In 2019, the school recorded a veritable run on the training programmes, including from some distant parts of the country, so that initial considerations were made for an extension, possibly with a boarding school.
Ecole Technique de l‘Education Environnementale (ETEE)
The Ecole Technique de l’Education Environnementale (ETEE) is another privately run and publicly accessible school with boarding facilities in the municipality of Ruhororo, Ngozi province in northern Burundi. It is also run by the Stamm Foundation.
The four-year course provides for specialisation in resource conservation, in harmony with agriculture, livestock farming and in connection with general rural development. The programme concludes with the A2 diploma, which is comparable to the vocational baccalaureate in Germany. There are 50 students in the first generation, the majority of whom are girls.
A team of teachers is responsible for the teaching, whose official curriculum includes both subject-specific courses and general courses such as languages and natural sciences. The ETEE is also attended by young people from social institutions, e.g. street children’s homes.
Duhinduke day care centre
The Duhinduke day care centre (meaning: ‘We take our lives into our own hands’) is located in Bujumbura’s northern, very poor Buterere district. Where particularly poor families live and pre-school facilities are rare, the centre has enjoyed great popularity for many years. The daycare centre is open five days a week. On all days, professional teachers look after the girls and boys, whose parents only pay a small, symbolic amount. The day care centre offers the children a varied programme. By learning before they start school, the children can benefit from a head start when they subsequently attend primary school. Learning the national language Kirundi and the official language French is particularly important. This is a challenge for many, as many families in Buterere only speak Kiswahili.
Workshop Centre de Perfectionnement en Electromécanique Industriel (CPEI)
The Centre de Perfectionnement en Electromécanique Industriel (CPEI) in Bujumbura offers participants the opportunity for advanced industrial mechanics training. The fully equipped workshop is geared towards advanced training for skilled workers with a previous qualification in electromechanics, electrics or mechanics. The centre has a total of twelve training places. In 2019, the centre was accredited by the Burundian Ministry of Education following an inspection.
A youth centre for Gitega
Due to the coronavirus pandemic and the associated restrictions, the project had to be postponed several times: the Thilo Kehrer Centre, a youth centre in Burundi’s capital Gitega. Martina Wziontek, Chairwoman of Burundikids e.V., drew up the construction plans for the centre and presented them to the Kehrer family at the beginning of 2020. The centre was officially opened in summer 2022 – together with professional footballer Thilo Kehrer.
The youth centre is located in the immediate vicinity of the Ecole Technique Omnis (ETO) technical school and provides cultural, sporting and vocational activities for young people in Gitega. The concept of the Thilo Kehrer Centre is also based on suggestions, wishes and needs that emerged from a survey of young people at the ETO.

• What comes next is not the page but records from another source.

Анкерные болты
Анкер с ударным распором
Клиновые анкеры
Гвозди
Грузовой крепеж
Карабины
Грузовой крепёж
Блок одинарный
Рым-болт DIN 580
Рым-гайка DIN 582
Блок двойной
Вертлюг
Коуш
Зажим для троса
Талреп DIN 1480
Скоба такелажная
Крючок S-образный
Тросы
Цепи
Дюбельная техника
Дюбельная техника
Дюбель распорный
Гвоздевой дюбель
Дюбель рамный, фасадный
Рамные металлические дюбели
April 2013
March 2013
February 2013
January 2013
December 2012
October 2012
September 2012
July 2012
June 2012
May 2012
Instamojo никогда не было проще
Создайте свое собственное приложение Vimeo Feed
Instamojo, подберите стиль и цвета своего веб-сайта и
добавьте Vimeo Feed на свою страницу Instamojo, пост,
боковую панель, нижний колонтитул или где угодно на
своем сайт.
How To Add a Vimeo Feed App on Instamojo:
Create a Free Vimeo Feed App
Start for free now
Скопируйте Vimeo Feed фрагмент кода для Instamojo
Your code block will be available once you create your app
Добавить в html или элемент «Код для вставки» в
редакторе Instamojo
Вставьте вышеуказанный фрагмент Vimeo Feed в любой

The Thilo Kehrer Foundation is financing the construction of the youth centre. The footballer has a German father and a mother from Burundi.
Foundation for the Promotion of African Women and Orphans (SFFW)

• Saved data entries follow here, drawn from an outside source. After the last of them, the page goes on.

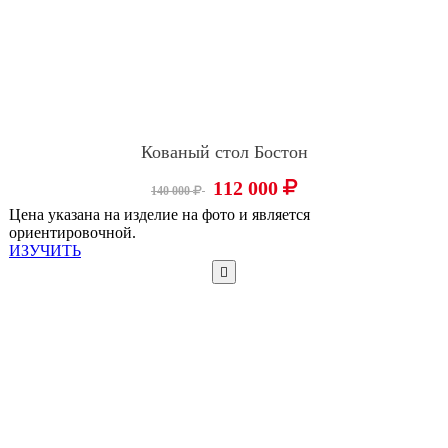
Кованый стол Бостон
112 000
140 000
Цена указана на изделие на фото и является
ориентировочной.
ИЗУЧИТЬ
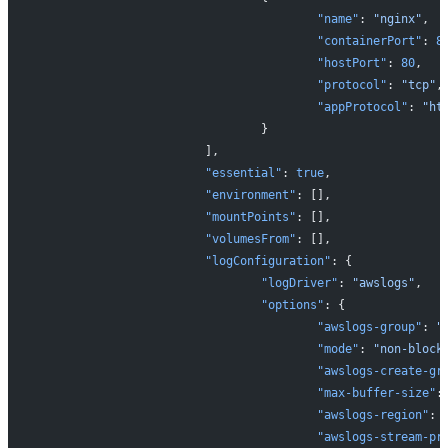
					"name"
: 
"nginx"
,
					"containerPort"
: 
8
					"hostPort"
: 
80
,
					"protocol"
: 
"tcp"
,
					"appProtocol"
: 
"ht
				}
			],
			"essential"
: 
true
,
			"environment"
: [],
			"mountPoints"
: [],
			"volumesFrom"
: [],
			"logConfiguration"
: {
				"logDriver"
: 
"awslogs"
,
				"options"
: {
					"awslogs-group"
: 
"
					"mode"
: 
"non-block
					"awslogs-create-gr
					"max-buffer-size"
:
					"awslogs-region"
: 
					"awslogs-stream-p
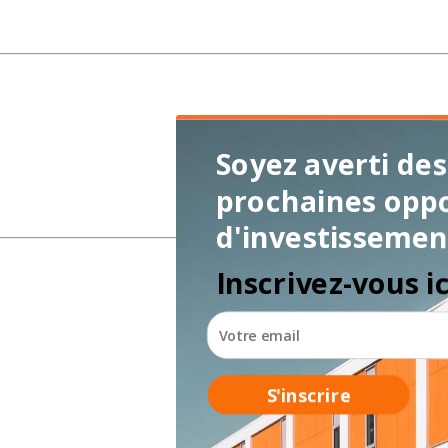
Soyez averti des
prochaines opp
d'investissemen
Inscrivez-vous ic
S'inscrire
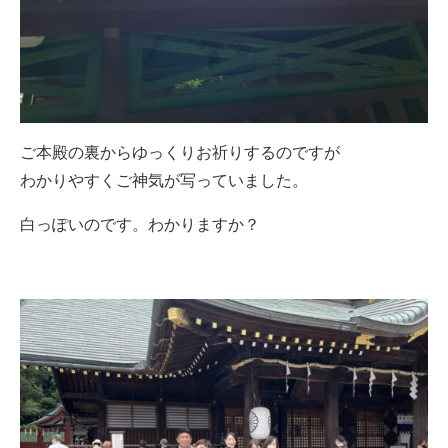
ご本殿の裏からゆっくりお祈りするのですが
わかりやすくご神気が写っていました。
白っぽいのです。わかりますか？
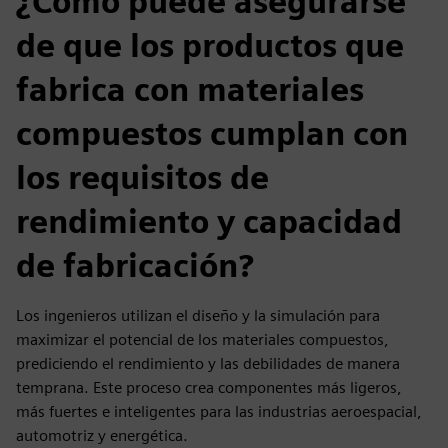
¿Cómo puede asegurarse
de que los productos que
fabrica con materiales
compuestos cumplan con
los requisitos de
rendimiento y capacidad
de fabricación?
Los ingenieros utilizan el diseño y la simulación para
maximizar el potencial de los materiales compuestos,
prediciendo el rendimiento y las debilidades de manera
temprana. Este proceso crea componentes más ligeros,
más fuertes e inteligentes para las industrias aeroespacial,
automotriz y energética.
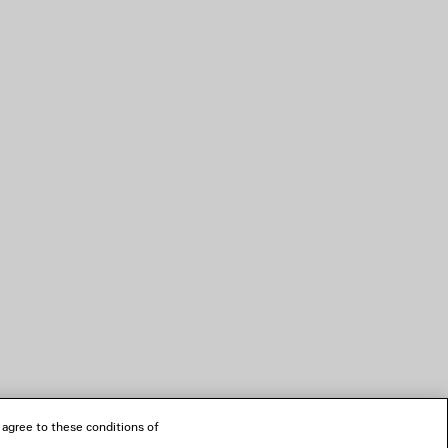
 agree to these conditions of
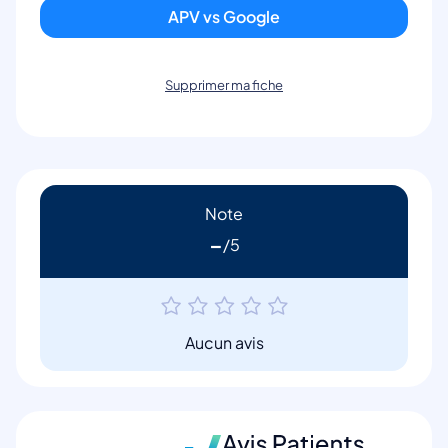
APV vs Google
Supprimer ma fiche
Note
-
Aucun avis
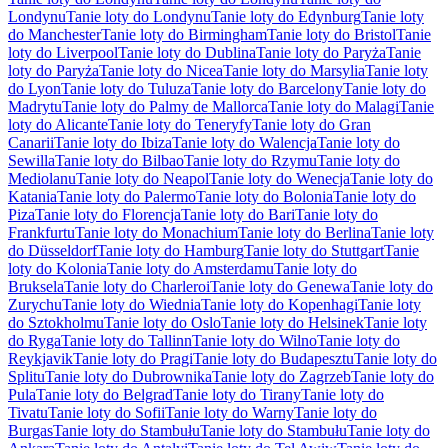
Londynu
Tanie loty do Londynu
Tanie loty do Edynburg
Tanie loty
do Manchester
Tanie loty do Birmingham
Tanie loty do Bristol
Tanie
loty do Liverpool
Tanie loty do Dublina
Tanie loty do Paryża
Tanie
loty do Paryża
Tanie loty do Nicea
Tanie loty do Marsylia
Tanie loty
do Lyon
Tanie loty do Tuluza
Tanie loty do Barcelony
Tanie loty do
Madrytu
Tanie loty do Palmy de Mallorca
Tanie loty do Malagi
Tanie
loty do Alicante
Tanie loty do Teneryfy
Tanie loty do Gran
Canarii
Tanie loty do Ibiza
Tanie loty do Walencja
Tanie loty do
Sewilla
Tanie loty do Bilbao
Tanie loty do Rzymu
Tanie loty do
Mediolanu
Tanie loty do Neapol
Tanie loty do Wenecja
Tanie loty do
Katania
Tanie loty do Palermo
Tanie loty do Bolonia
Tanie loty do
Piza
Tanie loty do Florencja
Tanie loty do Bari
Tanie loty do
Frankfurtu
Tanie loty do Monachium
Tanie loty do Berlina
Tanie loty
do Düsseldorf
Tanie loty do Hamburg
Tanie loty do Stuttgart
Tanie
loty do Kolonia
Tanie loty do Amsterdamu
Tanie loty do
Bruksela
Tanie loty do Charleroi
Tanie loty do Genewa
Tanie loty do
Zurychu
Tanie loty do Wiednia
Tanie loty do Kopenhagi
Tanie loty
do Sztokholmu
Tanie loty do Oslo
Tanie loty do Helsinek
Tanie loty
do Ryga
Tanie loty do Tallinn
Tanie loty do Wilno
Tanie loty do
Reykjavik
Tanie loty do Pragi
Tanie loty do Budapesztu
Tanie loty do
Splitu
Tanie loty do Dubrownika
Tanie loty do Zagrzeb
Tanie loty do
Pula
Tanie loty do Belgrad
Tanie loty do Tirany
Tanie loty do
Tivatu
Tanie loty do Sofii
Tanie loty do Warny
Tanie loty do
Burgas
Tanie loty do Stambułu
Tanie loty do Stambułu
Tanie loty do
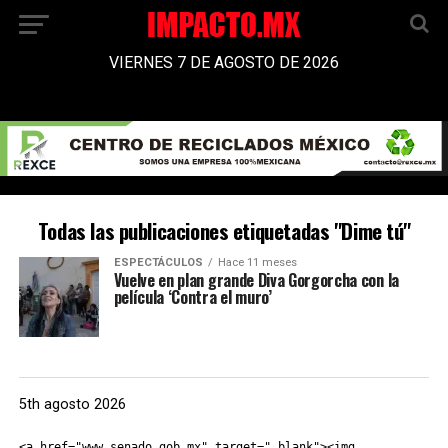
VIERNES 7 DE AGOSTO DE 2026
Todas las publicaciones etiquetadas "Dime tú"
ESPECTÁCULOS
Hace 11 meses
Vuelve en plan grande Diva Gorgorcha con la
película ‘Contra el muro’
5th agosto 2026
<a href="www.senado.gob.mx" target="_blank"><img 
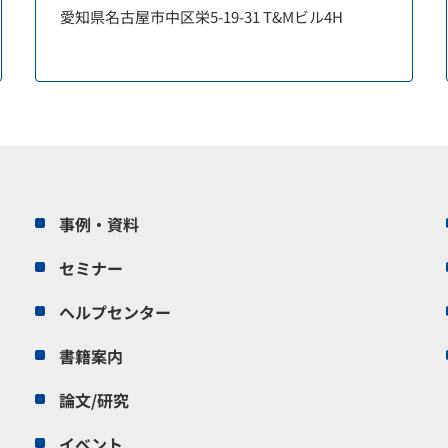
愛知県名古屋市中区栄5-19-31 T&Mビル4H
事例・資料
セミナー
ヘルプセンター
書籍案内
論文/研究
イベント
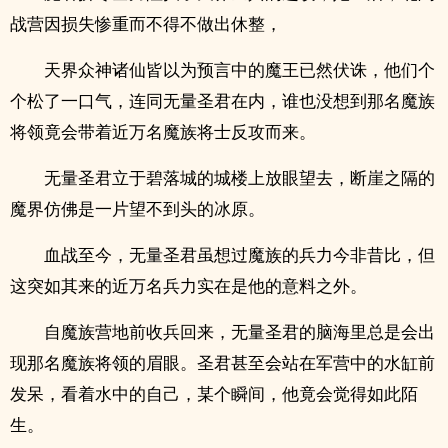
战营因损失惨重而不得不做出休整，
天界众神诸仙皆以为预言中的魔王已然伏诛，他们个
个松了一口气，连同无量圣君在内，谁也没想到那名魔族
将领竟会带着近万名魔族将士反攻而来。
无量圣君立于碧落城的城楼上放眼望去，断崖之隔的
魔界仿佛是一片望不到头的冰原。
血战至今，无量圣君虽想过魔族的兵力今非昔比，但
这突如其来的近万名兵力实在是他的意料之外。
自魔族营地前收兵回来，无量圣君的脑海里总是会出
现那名魔族将领的眉眼。圣君甚至会站在军营中的水缸前
发呆，看着水中的自己，某个瞬间，他竟会觉得如此陌
生。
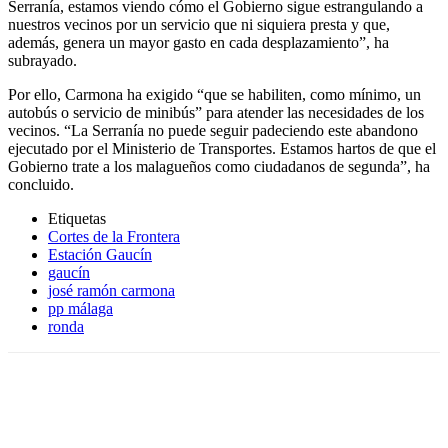
Serranía, estamos viendo cómo el Gobierno sigue estrangulando a
nuestros vecinos por un servicio que ni siquiera presta y que,
además, genera un mayor gasto en cada desplazamiento”, ha
subrayado.
Por ello, Carmona ha exigido “que se habiliten, como mínimo, un
autobús o servicio de minibús” para atender las necesidades de los
vecinos. “La Serranía no puede seguir padeciendo este abandono
ejecutado por el Ministerio de Transportes. Estamos hartos de que el
Gobierno trate a los malagueños como ciudadanos de segunda”, ha
concluido.
Etiquetas
Cortes de la Frontera
Estación Gaucín
gaucín
josé ramón carmona
pp málaga
ronda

Mrs Sam-Duk Patzelt, a Berliner from South Korea, contacted us in 2021 with the idea of setting up a foundation. The “Foundation for the Promotion of African Women and Orphans” (SFFW) was to award scholarships in the university and higher education sector to talented young women from economically weaker families and young people from social institutions in Burundi in order to give them access to higher educational opportunities.
In January 2022, the first eleven lucky young people began their studies at one of several universities in Burundi.